Paul selbst hat in Interviews schon geäußert, was er zB von dem Versuch hält, "Pre-Factory"-PRSi als etwas besonderes darzustellen. Aus seiner Sicht baut er heute die besten Gitarren ever, die im direkten Vergleich seinen eigenen alten Gitarren absolut überlegen seien. Aus seiner Sicht klar, er hat ja jung angefangen, immer weiter gelernt und sie immer näher an sein eigenes Ideal angepasst. Und ich habe das Gefühl, dass das die PRS-Gemeinde halt ganz ähnlich sieht. Mit den konsequenten Verbesserungen geht dann eben auch eine gewisse Abwertung der früheren Produkte einher. Recht clever war/ist natürlich auch die Verknappung der neuen PUs aus der 59/09, 85/15 usw.-Serie. Eine ältere Custom zu kaufen wird um einiges teurer, wenn man unbedingt 57/08-PUs drin haben will.
Ein ganz wichtiger Faktor aus meiner Sicht: Gibson und Fender haben beide mal eine Zeit hinter sich gebracht, in der die Qualität total den Bach runter ging. Das ist der eigentliche Ursprung des Vintage-Mythos und der Wertschätzung älterer Gitarren. Kurioserweise hat sich das danach sogar zu einem gewissen Grad auf die Gitarren aus genau der übelsten Norlin- bzw. CBS-Ära übertragen (die mMn gegen eine Am Std keinen Stich machen).

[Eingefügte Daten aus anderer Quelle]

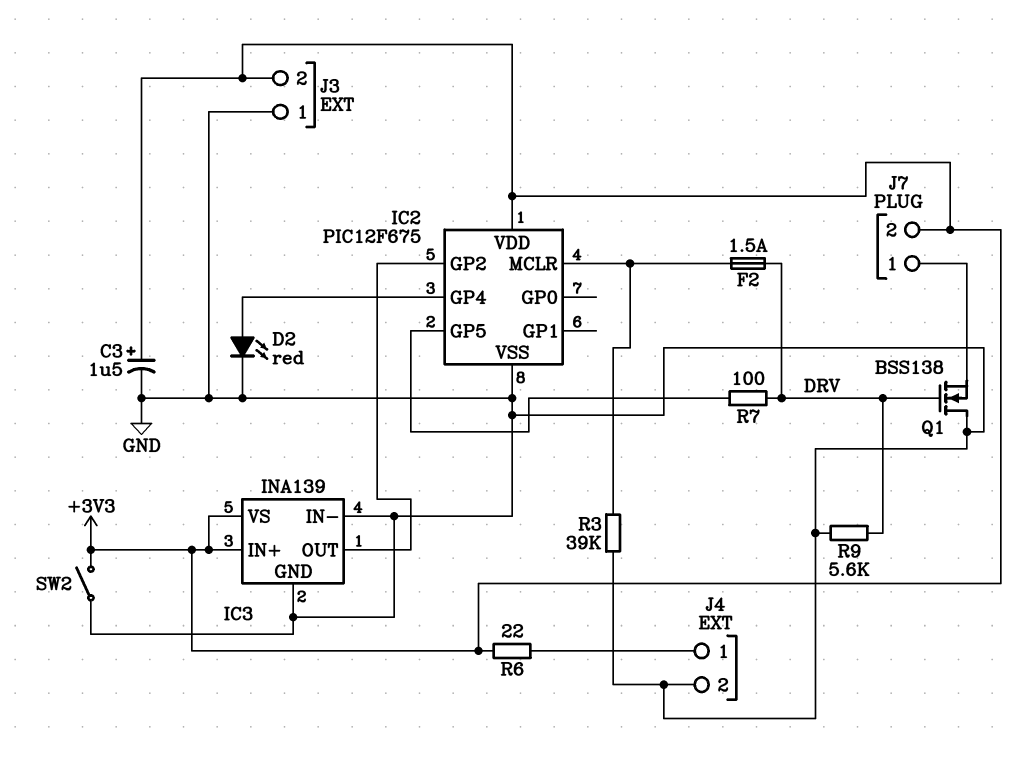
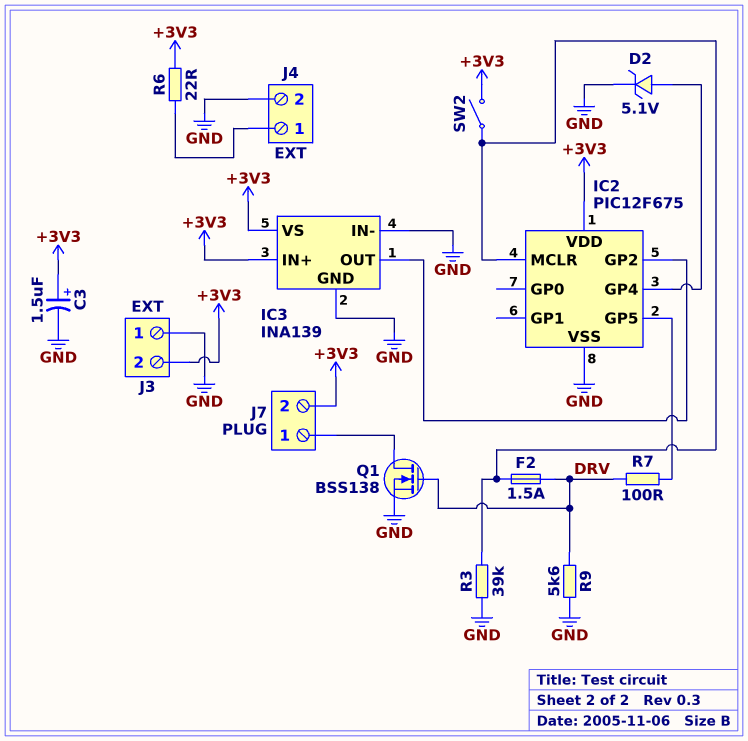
D2: LED red (A IC2/GP4, K GND) -> zener 5.1V (A IC2/GP4, K GND)
Q1: NMOS BSS138 (G DRV, D GND, S J7/1) -> NMOS BSS138 (G DRV, D J7/1, S GND)
SW2: switch (+3V3, GND) -> switch (+3V3, IC2/MCLR)

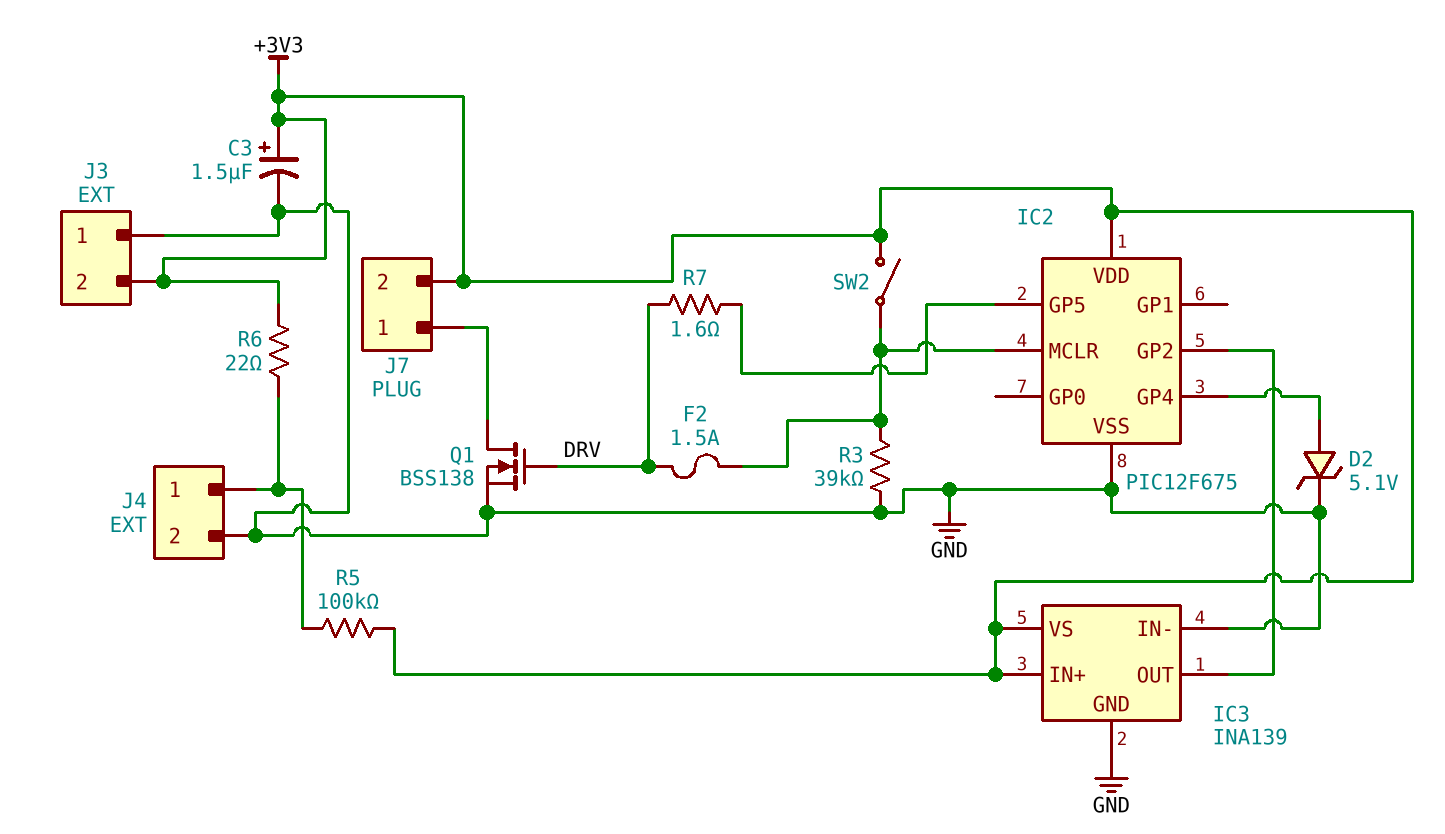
R5: none -> 100k (+3V3, J4/1)
R7: 100 (DRV, IC2/GP5) -> 1.6 (DRV, IC2/GP5)
R9: 5.6k (DRV, GND) -> none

PRS dagegen hatte so eine Situation nie - die Gitarren sind eigentlich kontinuierlich immer besser geworden. Und damit gibts keinen rechten Grund für eine Nostalgie, die dann generell auf die Wertschätzung durchschlagen könnte. Ein 2005er Golf ist kein Oldtimer, sondern halt einfach ein Gebrauchtwagen.
Ein weiterer Punkt ist kurioserweise gerade die Hochwertigkeit der Verarbeitung. Die Teile sind ab Werk einfach so makellos, dass die Erwartungen der Zielgruppe dann auch sehr stark um dieses Ideal kreisen. Ich glaube, dass sich deshalb viele lieber eine günstigere neue PRS kaufen, als fürs gleiche Geld eine gebrauchte mit allen Schikanen, die womöglich ein paar kleine Macken hat. Gerade die S2-Serie ist mMn gezielt für diese Leute mit mittlerem Budget entworfen worden, die dann doch lieber eine neue haben wollen. Paule hat damit nochmal einen Teil aus dem Markt geschnitten, der sich früher - wenn auch eher zähneknirschend - für eine Gebrauchte interessiert hätte.
Für die - in der Tat wohl etwas seltenen - Leute auf der Suche nach Gebraucht-PRS stehen wohl funktionale Aspekte im Vordergrund, sprich Sound und Bespielbarkeit einer Custom, McCarty oder Singlecut. Entsprechend sind die auch eher preissensibel, weil sie preissteigerndes Bling-Bling nicht so interessiert. 10-Tops oder Gold-Hardware kosteten teils ordentlich Aufpreis, werden aber kaum honoriert. Hat sie nur Moon-Inlays, gibts zwar Abzüge; die Birds sind umgekehrt aber kein großartiger Plus-Faktor, sondern werden eher vorausgesetzt.
Ich selber hab übrigens auch eine gewisse Zeit gebraucht, um mich mit PRS anzufreunden; das hatte vor allem mit der Mensur zu tun - weder Fender-straff noch Gibson-weich, das fühlte sich erstmal sehr ungewohnt an. Was mich überzeugt hat, war witzigerweise die SE-Serie, die mir damals viel hochwertiger vorkam als die Epiphones und Squiers. Heute hätte ich von daher schon gerne eine PRS im Stall, vorzugsweise aber schon ein Original... Und wenns mal soweit ist, werde ich sicher
keine Neue kaufen, sondern skrupellos das hervorragende Preis-Leistungsverhältnis gebrauchter PRS ausnutzen.